NXP Unveils the i.MX RT700 Microcontroller, Promises Near-Two Hundred Times the Edge AI Performance

eIQ Neutron coprocessor offers a claimed 172x improvement in image classification tasks at up to 119x the energy efficiency of a CPU alone.

NXP Semiconductors has unveiled the i.MX RT700 "crossover" microcontroller, with which it's hoping to make a dent in the growing energy demand of artificial intelligence (AI) and machine learning (ML) at the edge — through an eIQ Neutron coprocessor claimed to deliver up to a 172x speed boost with a 119x energy reduction.

"As pioneers of the crossover MCU [Microcontroller Unit], we're not just advancing products with the i.MX RT700," boasts NXP's Charles Dachs of the company's latest launch, "we're redefining what’s possible at the edge. The i.MX RT700 provides significant enhancements in power consumption and efficiency, enabling breakthroughs that extend battery life and ensure reliability in resource-constrained applications. Additionally, the integration of our eIQ Neutron NPU [Neural Processing Unit] enables customers to build innovative machine learning applications, improving AI and multi-tasking capabilities of low-power edge devices."
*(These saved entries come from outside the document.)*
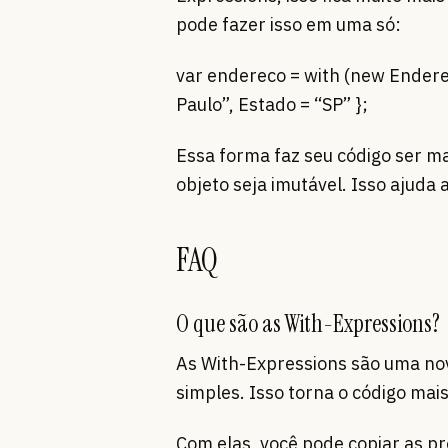
pode fazer isso em uma só:
var endereco = with (new Enderec
Paulo”, Estado = “SP” };
Essa forma faz seu código ser ma
objeto seja imutável. Isso ajuda 
FAQ
O que são as With-Expressions?
As With-Expressions são uma nov
simples. Isso torna o código mais
Com elas, você pode copiar as p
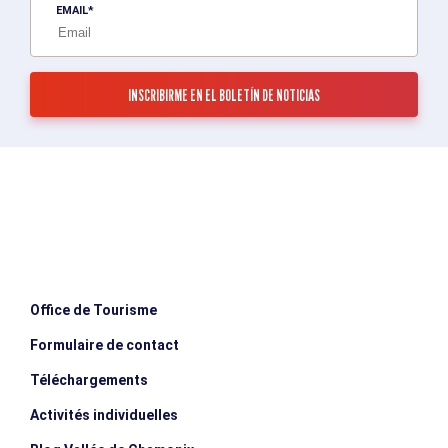
EMAIL
Office de Tourisme
Formulaire de contact
Téléchargements
Activités individuelles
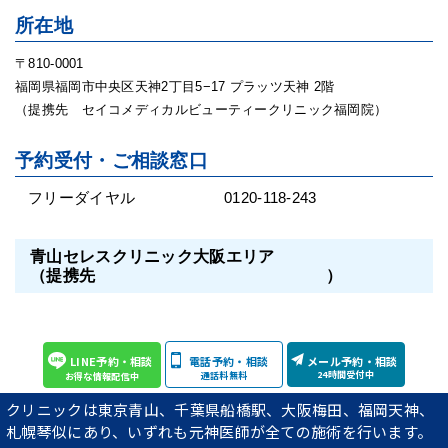
所在地
〒810-0001
福岡県福岡市中央区天神2丁目5−17 プラッツ天神 2階
（提携先 セイコメディカルビューティークリニック福岡院）
予約受付・ご相談窓口
LINE予約・相談
電話予約・相談
メール予約・相談
24時間受付中
通話料無料
お得な情報配信中
フリーダイヤル
0120-118-243
クリニックは東京青山、千葉県船橋駅、大阪梅田、福岡天神、
札幌琴似にあり、いずれも元神医師が全ての施術を行います。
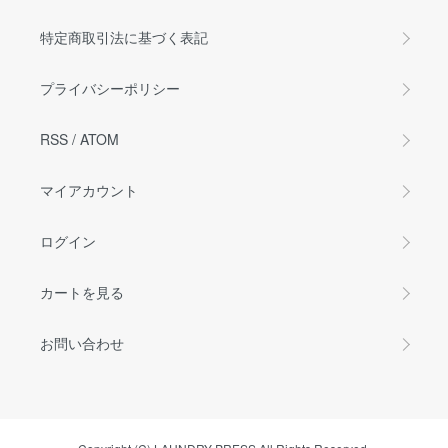
特定商取引法に基づく表記
プライバシーポリシー
RSS
/
ATOM
マイアカウント
ログイン
カートを見る
お問い合わせ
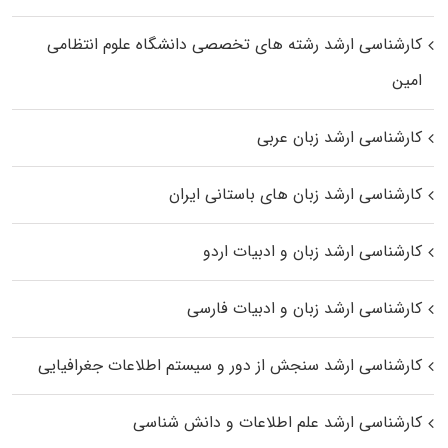
کارشناسی ارشد رﺷﺘﻪ ﻫﺎی تخصصی داﻧﺸﮕﺎه ﻋﻠﻮم انتظامی
اﻣﻴﻦ
کارشناسی ارشد زبان عربی
کارشناسی ارشد زبان‌ های باستانی ایران
کارشناسی ارشد زبان و ادبیات اردو
کارشناسی ارشد زبان و ادبیات فارسی
کارشناسی ارشد سنجش از دور و سیستم اطلاعات جغرافیایی
کارشناسی ارشد علم اطلاعات و دانش شناسی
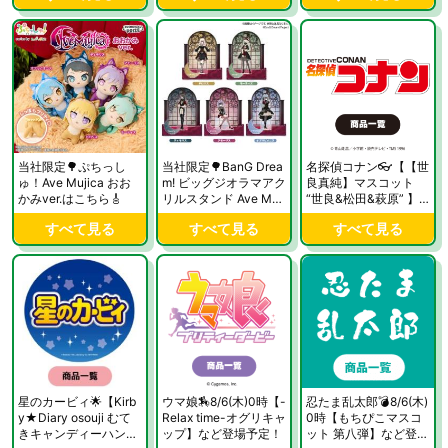
当社限定🌳ぷちっし
当社限定🌳BanG Drea
名探偵コナン👓【【世
ゅ！Ave Mujica おお
m! ビッグジオラマアク
良真純】マスコット
かみver.はこちら🎸
リルスタンド Ave Muji
“世良&松田&萩原” 】
ca 「Veritas」ver.はこ
など登場中！
すべて見る
すべて見る
すべて見る
ちら🎸
星のカービィ🌟【Kirb
ウマ娘🏇8/6(木)0時【-
忍たま乱太郎💣8/6(木)
y★Diary osouji むて
Relax time-オグリキャ
0時【もちぴこマスコ
きキャンディーハンデ
ップ】など登場予定！
ット 第八弾】など登場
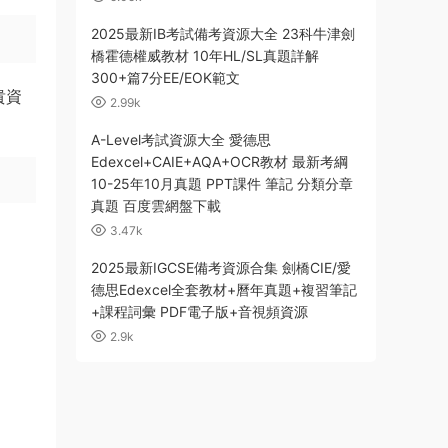
2025最新IB考試備考資源大全 23科牛津劍
橋霍德權威教材 10年HL/SL真題詳解
300+篇7分EE/EOK範文
貴資
2.99k
A-Level考試資源大全 愛德思
Edexcel+CAIE+AQA+OCR教材 最新考綱
10-25年10月真題 PPT課件 筆記 分類分章
真題 百度雲網盤下載
3.47k
2025最新IGCSE備考資源合集 劍橋CIE/愛
德思Edexcel全套教材+曆年真題+複習筆記
+課程詞彙 PDF電子版+音視頻資源
2.9k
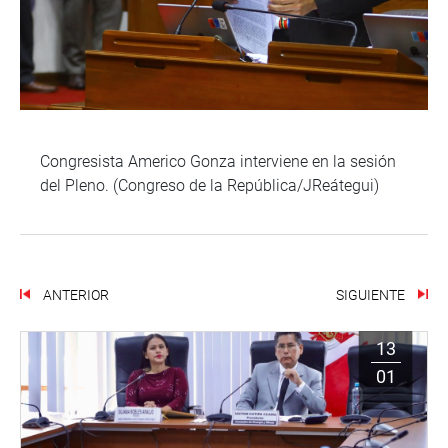
Congresista Americo Gonza interviene en la sesión
del Pleno. (Congreso de la República/JReátegui)
ANTERIOR
SIGUIENTE
13
01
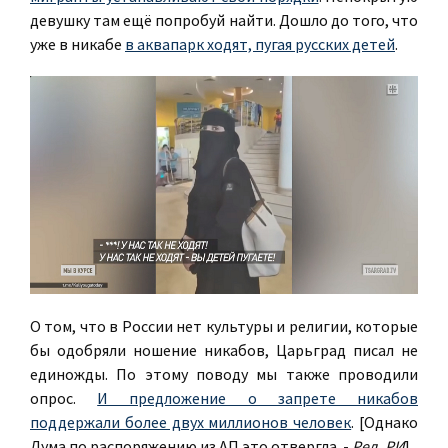
девушку там ещё попробуй найти. Дошло до того, что
уже в никабе
в аквапарк ходят, пугая русских детей
.
О том, что в России нет культуры и религии, которые
бы одобряли ношение никабов, Царьград писал не
единожды. По этому поводу мы также проводили
опрос.
И предложение о запрете никабов
поддержали более двух миллионов человек
. [Однако
Дума по распоряжению из АП это отвергла. -
Ред. РИ
]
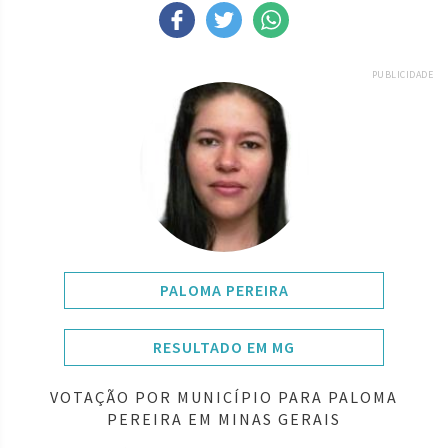
PUBLICIDADE
PALOMA PEREIRA
RESULTADO EM MG
VOTAÇÃO POR MUNICÍPIO PARA PALOMA
PEREIRA EM MINAS GERAIS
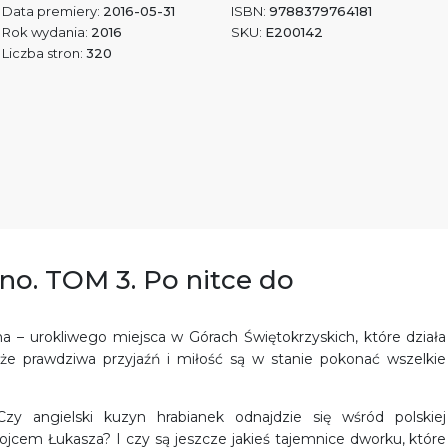
Data premiery:
2016-05-31
ISBN:
9788379764181
Rok wydania:
2016
SKU:
E200142
Liczba stron:
320
dno. TOM 3. Po nitce do
a – urokliwego miejsca w Górach Świętokrzyskich, które działa
 że prawdziwa przyjaźń i miłość są w stanie pokonać wszelkie
y angielski kuzyn hrabianek odnajdzie się wśród polskiej
jcem Łukasza? I czy są jeszcze jakieś tajemnice dworku, które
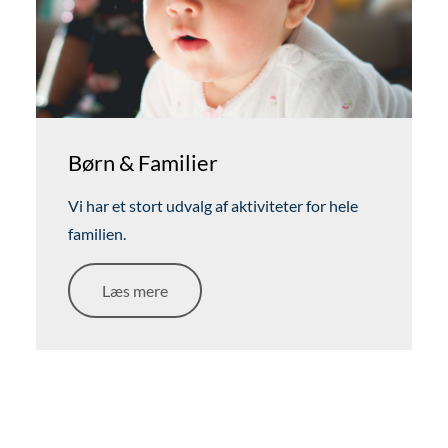
Børn & Familier
Vi har et stort udvalg af aktiviteter for hele
familien.
Læs mere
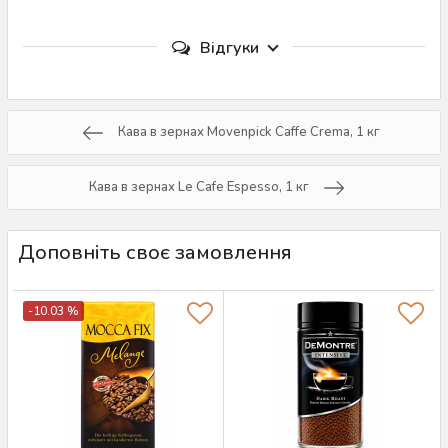
Відгуки
Кава в зернах Movenpick Caffe Crema, 1 кг
Кава в зернах Le Cafe Espesso, 1 кг
Доповніть своє замовлення
-10.03 %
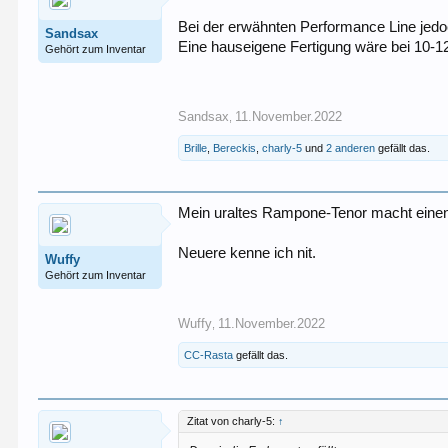
Bei der erwähnten Performance Line jedoc
Sandsax
Eine hauseigene Fertigung wäre bei 10-12
Gehört zum Inventar
Sandsax
11.November.2022
,
Brille
,
Bereckis
,
charly-5
und
2 anderen
gefällt das.
Mein uraltes Rampone-Tenor macht einen 
Neuere kenne ich nit.
Wuffy
Gehört zum Inventar
Wuffy
11.November.2022
,
CC-Rasta
gefällt das.
Zitat von charly-5:
↑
The heart of the i.MX RT700 is an Arm Cortex-M33 core running at up to 325MHz, with a Cadence Tensilica HiFi 4 digital signal processor (DSP) at its side. There's up to 7.5MB of low-power zero-wait-state static RAM (SRAM), which seems excessive until you reach the part's third core: the eIQ Neutron, designed for on-device machine learning and artificial intelligence acceleration. This, NXP claims, can handle a task like anomaly detection 18 times faster and image classification 172 times faster than the Cortex-M33 core alone — and completes its work with up to 119 times the energy efficiency.

An edge AI system needs data, though, and here the i.MX RT700 has another pair of processing cores: a second Cortex-M33 and a HiFI1 DSP, both running at up to 250MHz, designed to act as an ultra-low-power "sense compute subsystem" — doing away with the need for an external sensor hub, the company says. All told, the parts are claimed to offer a 30-70 per cent improvement in power consumption over the company's previous generation. This even extends to its USB 2.0 support: the i.MX RT700 is NXP's first to support the eUSB standard, which allows 1V or 1.2V logic in place of 3.3V logic. Finally, there's a RISC-V-based "2.5D" graphics processor, delivering up to 720p60 over an LCD or MIPI Display Serial Interface (DSI).

The i.MX RT700 series is sampling now for "qualified early-access customers," NXP says; more information is available on the company's website.